— DATASET EXTRACT —
------------------------------------------------------------

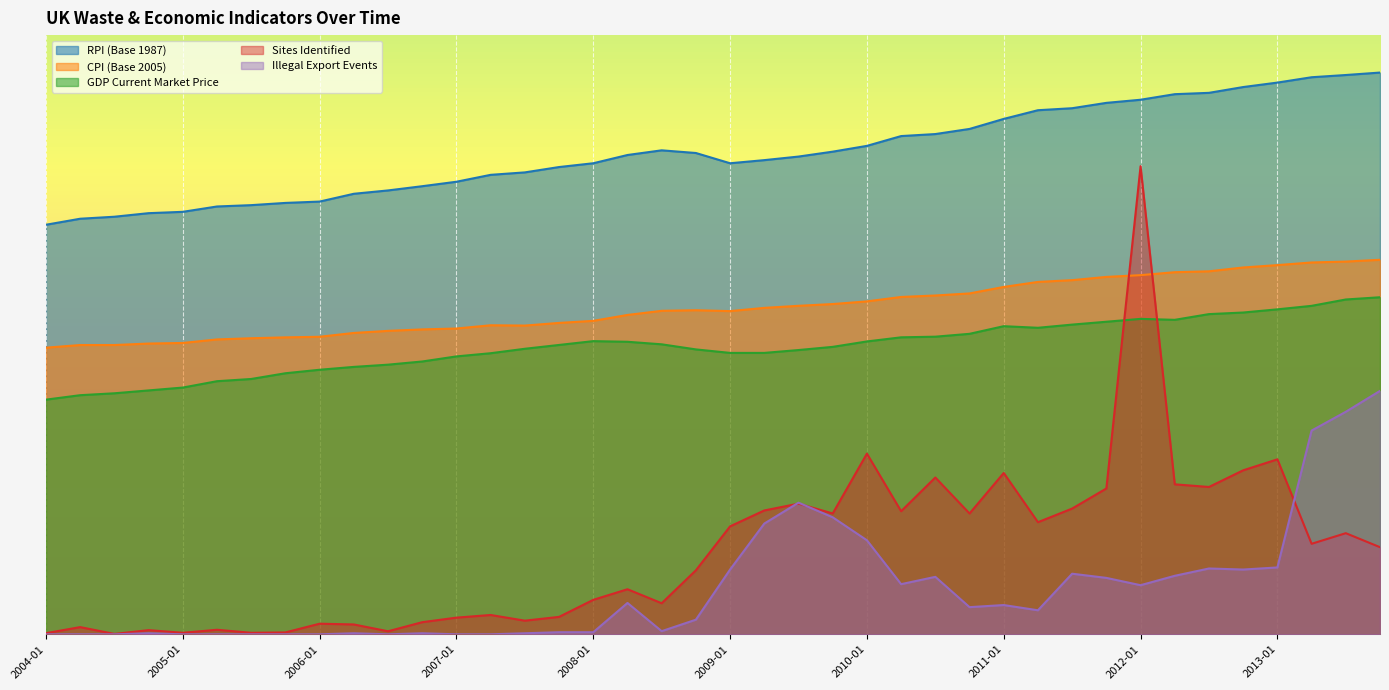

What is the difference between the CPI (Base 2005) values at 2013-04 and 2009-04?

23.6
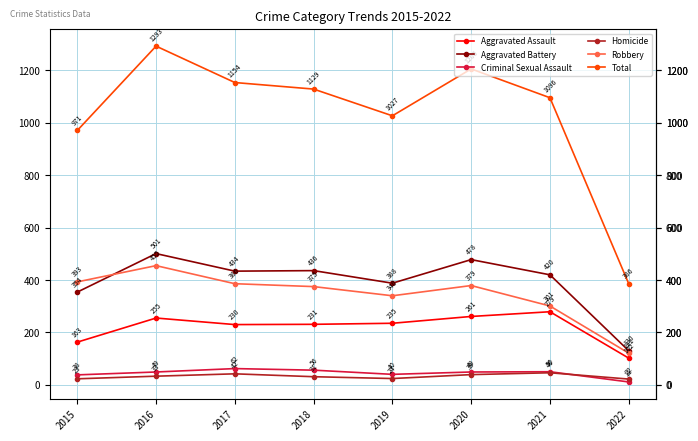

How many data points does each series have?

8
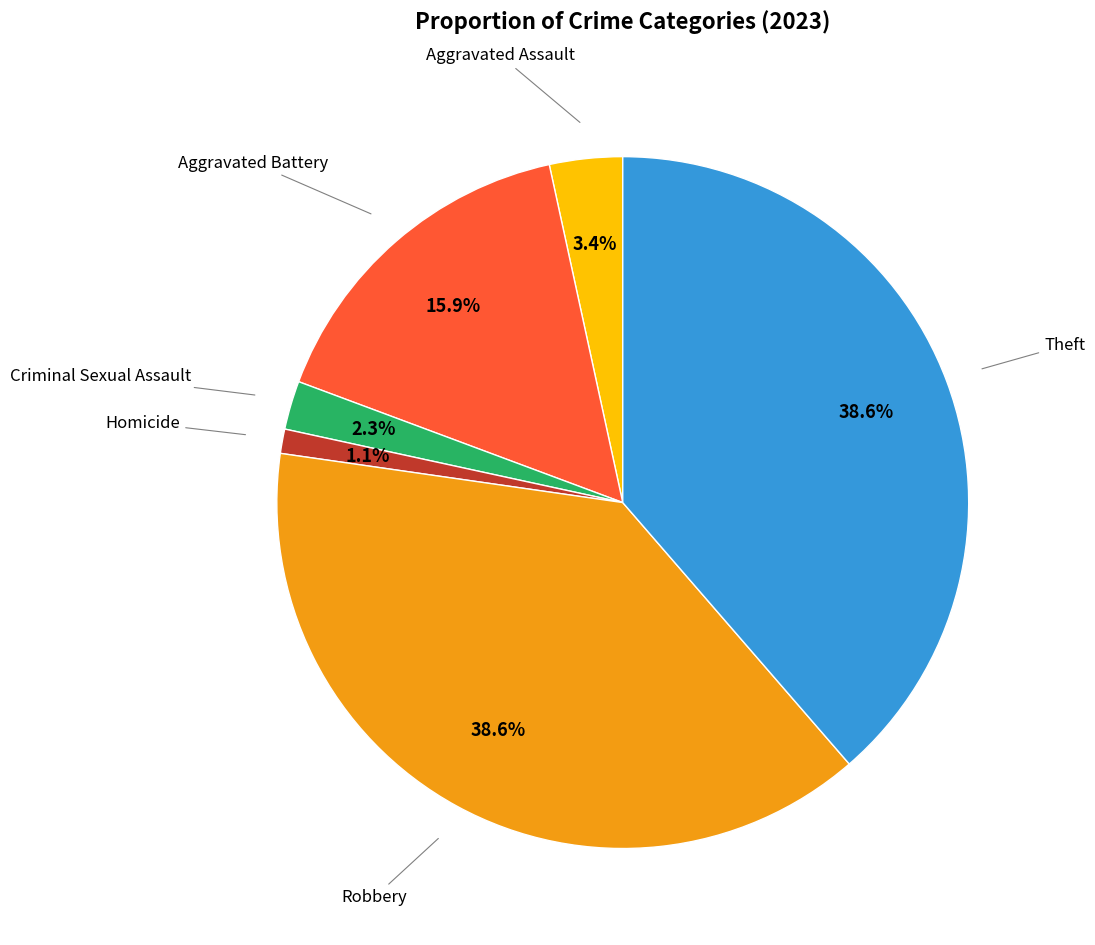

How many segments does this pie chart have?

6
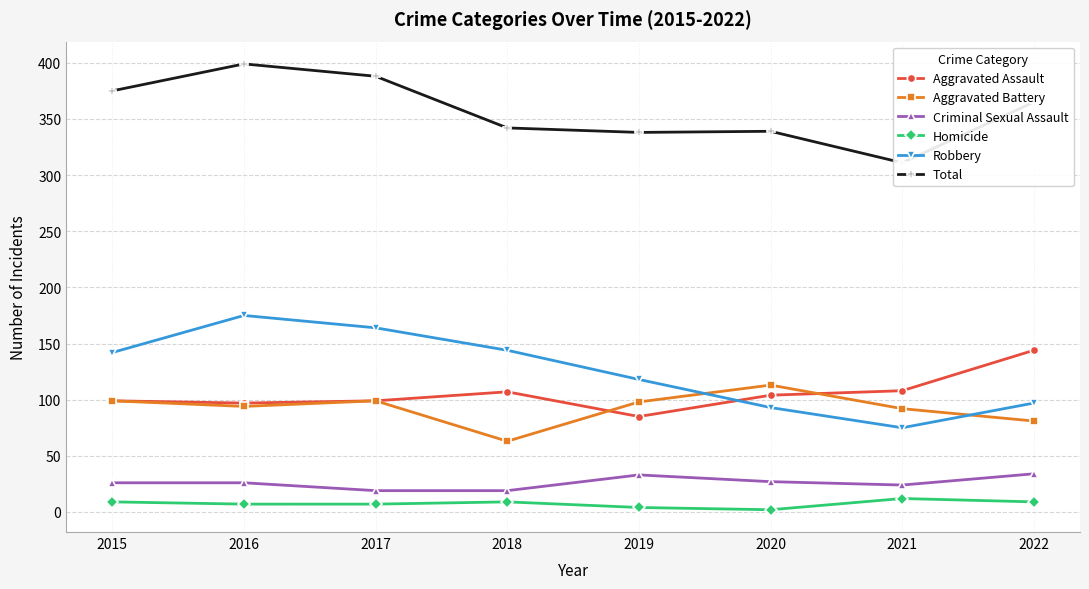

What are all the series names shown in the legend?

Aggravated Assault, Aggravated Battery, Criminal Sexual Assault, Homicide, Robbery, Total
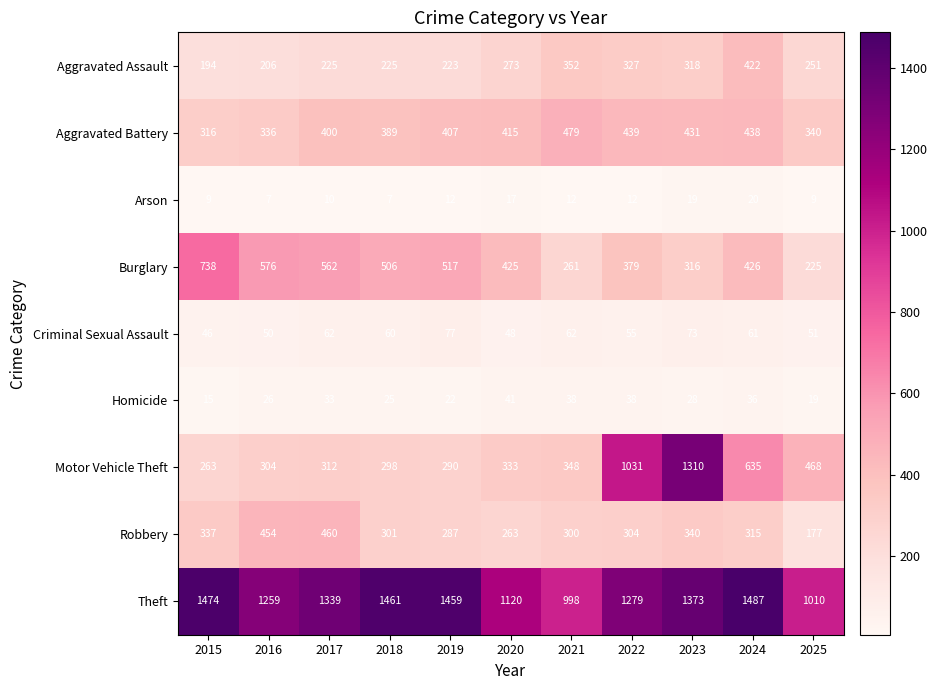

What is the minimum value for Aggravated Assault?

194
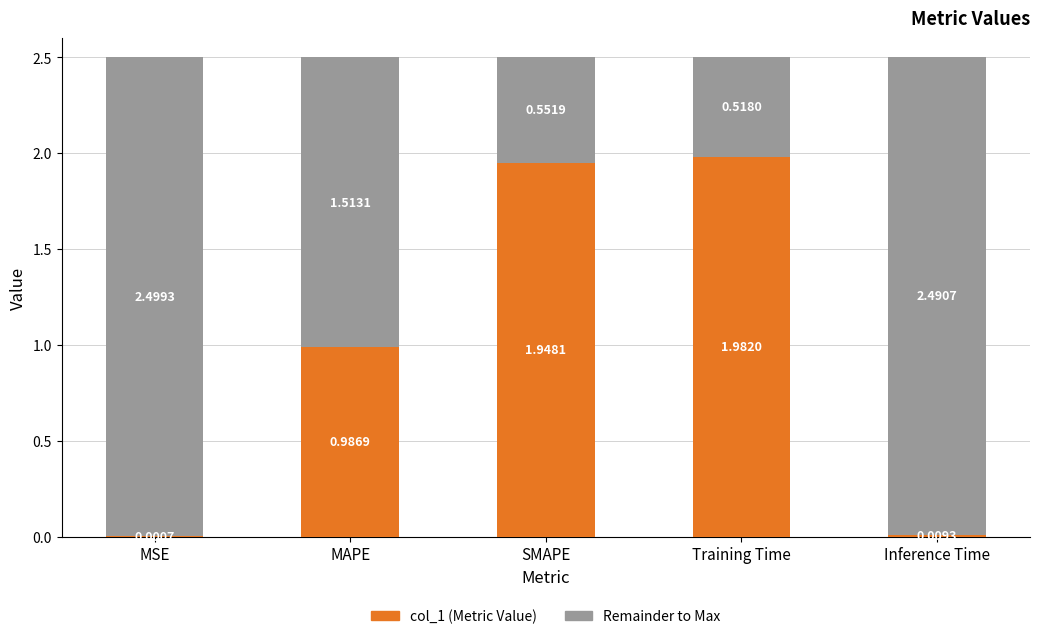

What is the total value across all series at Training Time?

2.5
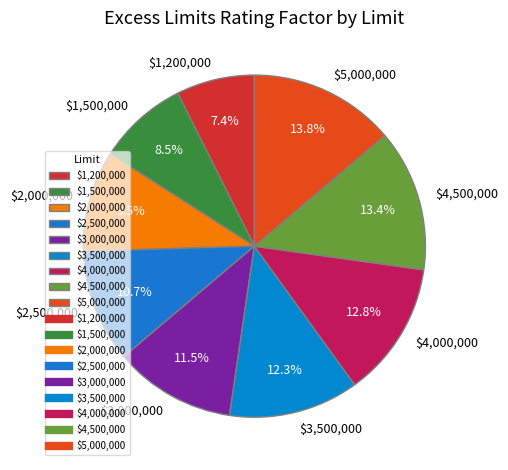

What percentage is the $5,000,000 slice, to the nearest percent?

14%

------------------------------------------------------------

— YOUR GOAL —
Rewrite the listing above with every "series" changed to "data series" and everything else unchanged. Leave out the pictures.

— REPLY —
What is the difference between the CPI (Base 2005) values at 2013-04 and 2009-04?

23.6

How many data points does each data series have?

8

How many segments does this pie chart have?

6

What are all the data series names shown in the legend?

Aggravated Assault, Aggravated Battery, Criminal Sexual Assault, Homicide, Robbery, Total

What is the minimum value for Aggravated Assault?

194

What is the total value across all data series at Training Time?

2.5

What percentage is the $5,000,000 slice, to the nearest percent?

14%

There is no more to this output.